Shirley Kaneda: New Paintings
Danese
535 West 24th Street
between 10th and 11th Avenues
New York City
212 223 2227
October 5 - November 3
By JOE FYFE
Shirley Kaneda’s paintings feed on contradiction, ambiguity and surprise. They are lively and even decorative but also deadly serious and tightly controlled. They are beholden to modernism – especially, as she indicated in an earlier exhibition, to Jo Baer, Frank Stella and the Paris-based American painter, Shirley Jaffe – but Kaneda’s paintings have post-modernist aims. They anticipate every question, are willful and dryly calculating in their effort to define the historical moment and are also didactic, indulgent and earnest. These are all good things.

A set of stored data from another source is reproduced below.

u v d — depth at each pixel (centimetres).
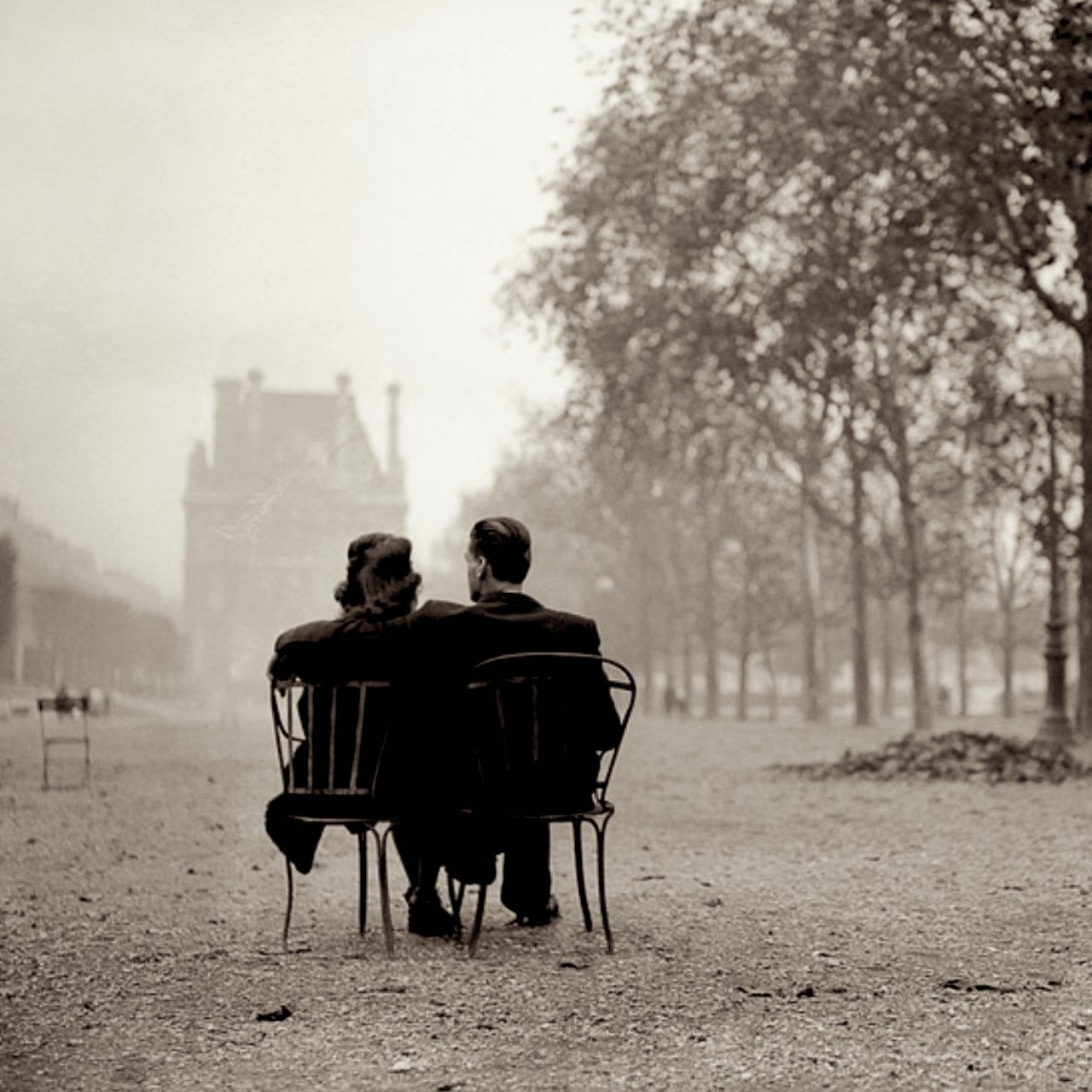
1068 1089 425
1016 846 1038
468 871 634
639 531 6150
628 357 3222
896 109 2238
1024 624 6341
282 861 988
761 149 2688
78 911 763
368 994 548
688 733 3744
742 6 2586
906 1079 433
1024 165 2059
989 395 2902
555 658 633
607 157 3009
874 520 4809
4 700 5331
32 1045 478
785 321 2873
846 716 6919
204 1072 446
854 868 923
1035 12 1864
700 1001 533
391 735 642
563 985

Kaneda grounds the work in a reach back to late modernism – a generally agreed upon historical location – and through impersonal labor-intensiveness. The catalogue for the exhibition has an opening photographic image of the artist holding her wrist while she places a brushstroke with the other hand. In an interview in the same publication, she states that she is interested in the “feminine”. Her praxis, based on a social reading of the feminine, is remarkably similar to Emily Dickinson’s: imaginative freedom within extreme restraint. The laborious working process illustrated in the photograph points to the studio as a theatre of self-identity.

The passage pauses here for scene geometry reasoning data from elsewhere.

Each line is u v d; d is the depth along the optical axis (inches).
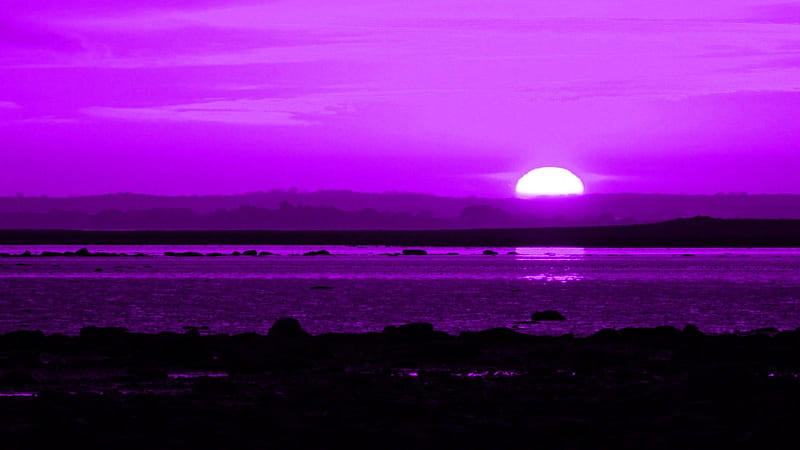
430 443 2659.9
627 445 2635.3
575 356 4429.1
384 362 4365.2
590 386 3585.1
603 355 4426.7
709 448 2600.9
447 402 3211.1
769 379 3479.3
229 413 2974.9
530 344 5009.8
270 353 4375.0
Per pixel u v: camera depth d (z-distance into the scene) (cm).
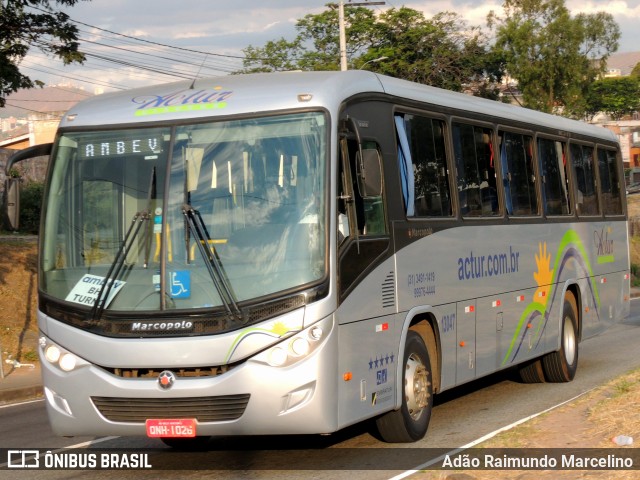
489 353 1141
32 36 1973
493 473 738
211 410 788
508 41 6197
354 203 857
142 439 1065
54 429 834
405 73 5328
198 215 811
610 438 830
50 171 869
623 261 1705
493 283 1158
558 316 1377
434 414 1150
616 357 1688
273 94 841
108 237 835
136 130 848
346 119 857
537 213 1327
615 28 6212
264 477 834
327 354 790
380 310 888
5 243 2578
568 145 1476
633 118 13275
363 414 849
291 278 791
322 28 5344
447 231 1042
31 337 1997
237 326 783
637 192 7431
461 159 1109
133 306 808
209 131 834
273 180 814
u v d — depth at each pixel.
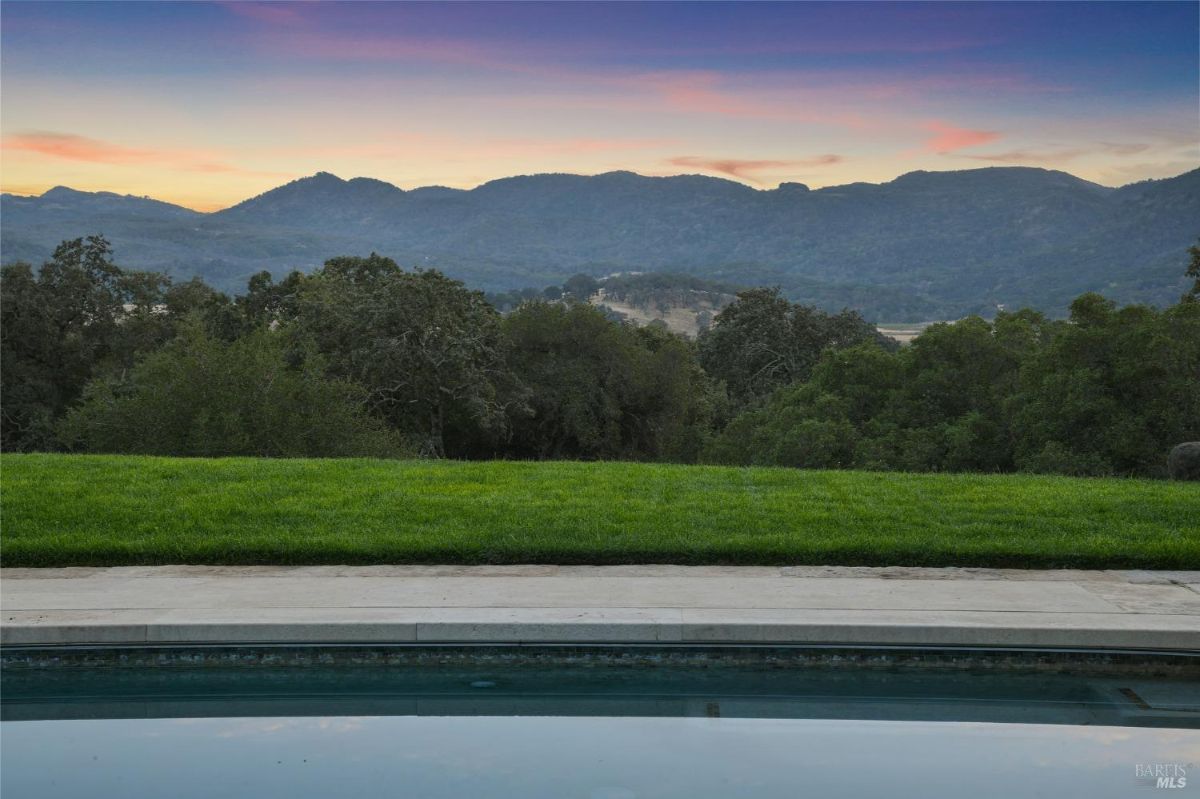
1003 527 8.72
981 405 30.62
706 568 7.83
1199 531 8.52
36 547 8.08
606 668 6.24
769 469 12.72
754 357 58.62
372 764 4.91
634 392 47.84
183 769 4.88
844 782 4.67
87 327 47.19
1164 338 23.89
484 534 8.48
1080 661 6.12
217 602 6.79
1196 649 6.03
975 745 5.12
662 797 4.52
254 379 22.45
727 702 5.75
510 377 42.84
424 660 6.30
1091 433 24.69
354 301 38.38
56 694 5.95
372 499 10.05
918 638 6.14
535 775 4.78
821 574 7.60
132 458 13.18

The imagery that she works with is plucked from the virtual world of the computer and processed through its myriad resources, then transferred by traditional mechanical means onto the canvas. The overall effect is that of the canonical white rectangle submerged in a bitform approximation of liquidity. As the long virtual brush dips into the digitalized ground, computerized bubbles float to the surface and colors appear.

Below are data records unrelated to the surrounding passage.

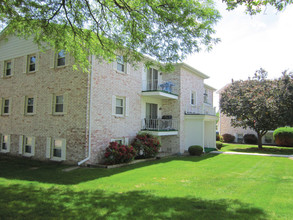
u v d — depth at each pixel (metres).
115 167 11.01
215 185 7.37
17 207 4.95
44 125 12.93
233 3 6.46
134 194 6.11
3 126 15.34
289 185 7.42
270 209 4.91
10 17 7.91
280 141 24.41
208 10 7.50
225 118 31.39
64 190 6.54
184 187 7.05
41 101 13.23
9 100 15.09
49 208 4.88
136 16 7.80
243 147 23.23
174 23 7.68
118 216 4.43
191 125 17.94
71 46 9.53
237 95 21.84
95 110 11.67
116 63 13.20
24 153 13.91
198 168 10.86
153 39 8.47
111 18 8.80
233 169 10.72
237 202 5.41
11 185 7.17
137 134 14.59
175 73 17.52
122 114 13.76
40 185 7.22
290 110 19.12
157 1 7.26
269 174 9.52
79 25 8.73
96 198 5.68
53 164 11.64
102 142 12.01
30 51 14.10
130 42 8.97
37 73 13.62
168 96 15.96
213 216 4.47
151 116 16.72
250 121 21.48
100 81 12.02
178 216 4.45
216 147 21.23
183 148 17.64
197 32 7.90
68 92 11.99
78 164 11.01
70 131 11.71
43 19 8.08
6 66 15.63
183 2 7.10
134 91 14.64
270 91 19.86
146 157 13.96
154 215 4.49
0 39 15.62
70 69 12.05
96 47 9.64
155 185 7.32
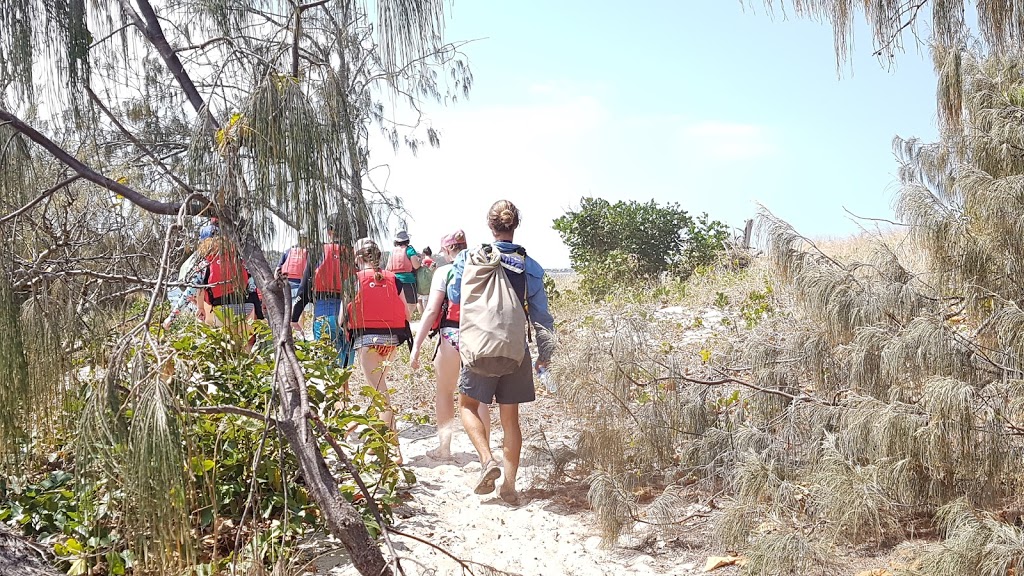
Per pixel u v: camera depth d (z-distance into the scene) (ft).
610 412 15.06
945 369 11.83
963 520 10.68
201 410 8.09
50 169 9.21
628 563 12.63
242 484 12.50
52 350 7.25
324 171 8.18
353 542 8.47
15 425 7.08
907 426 11.53
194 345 13.17
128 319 8.32
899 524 12.33
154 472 6.55
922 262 14.15
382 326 18.29
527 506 15.42
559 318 38.37
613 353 15.08
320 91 8.53
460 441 20.66
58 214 9.24
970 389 11.03
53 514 11.12
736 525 12.10
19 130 8.25
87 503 7.51
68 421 7.38
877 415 11.99
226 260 8.41
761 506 12.90
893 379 12.71
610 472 15.08
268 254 8.84
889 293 13.24
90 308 7.82
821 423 13.83
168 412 6.79
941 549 10.22
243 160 8.17
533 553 13.02
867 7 16.88
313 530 12.85
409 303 29.71
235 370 13.30
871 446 12.25
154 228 9.70
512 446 15.87
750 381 16.19
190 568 7.10
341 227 8.53
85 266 9.16
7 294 7.07
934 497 11.90
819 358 14.67
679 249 55.52
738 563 12.03
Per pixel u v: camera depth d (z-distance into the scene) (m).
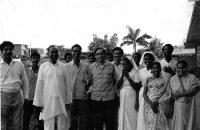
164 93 6.81
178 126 6.93
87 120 7.92
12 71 7.10
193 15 13.37
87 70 8.02
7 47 7.04
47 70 7.05
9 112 7.14
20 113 7.26
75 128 8.00
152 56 7.36
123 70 7.49
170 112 6.85
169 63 7.92
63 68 7.24
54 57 7.11
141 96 7.23
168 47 7.87
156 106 6.73
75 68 7.98
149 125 6.79
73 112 8.03
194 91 6.88
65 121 7.34
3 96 7.00
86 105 7.95
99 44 51.28
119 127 7.50
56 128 7.19
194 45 29.30
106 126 7.71
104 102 7.58
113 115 7.66
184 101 6.91
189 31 18.81
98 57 7.63
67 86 7.29
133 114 7.42
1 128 7.01
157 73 6.88
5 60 7.11
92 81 7.75
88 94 7.86
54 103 6.96
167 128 6.76
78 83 7.96
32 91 8.56
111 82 7.67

In Elegant Disorder (2007), for example, the flat puckered wave starting on the upper left modulates from fuchsia to lipstick red. As the eye moves through the space, an apparitional architecture of broken plastic bubbles takes on color before dissipating. Kaneda also modulates the paint to produce her version of aerial perspective, a kind of background fuzziness upon which the foreground “events” can float. Another section a little further down the canvas, has the kind of painterly move we associate with Jonathan Lasker. A flesh-colored relief area, built up in broken pieces of paint, has a course of linear illusionistic brushstrokes running over its dried excrescence, obviously brought in a later point.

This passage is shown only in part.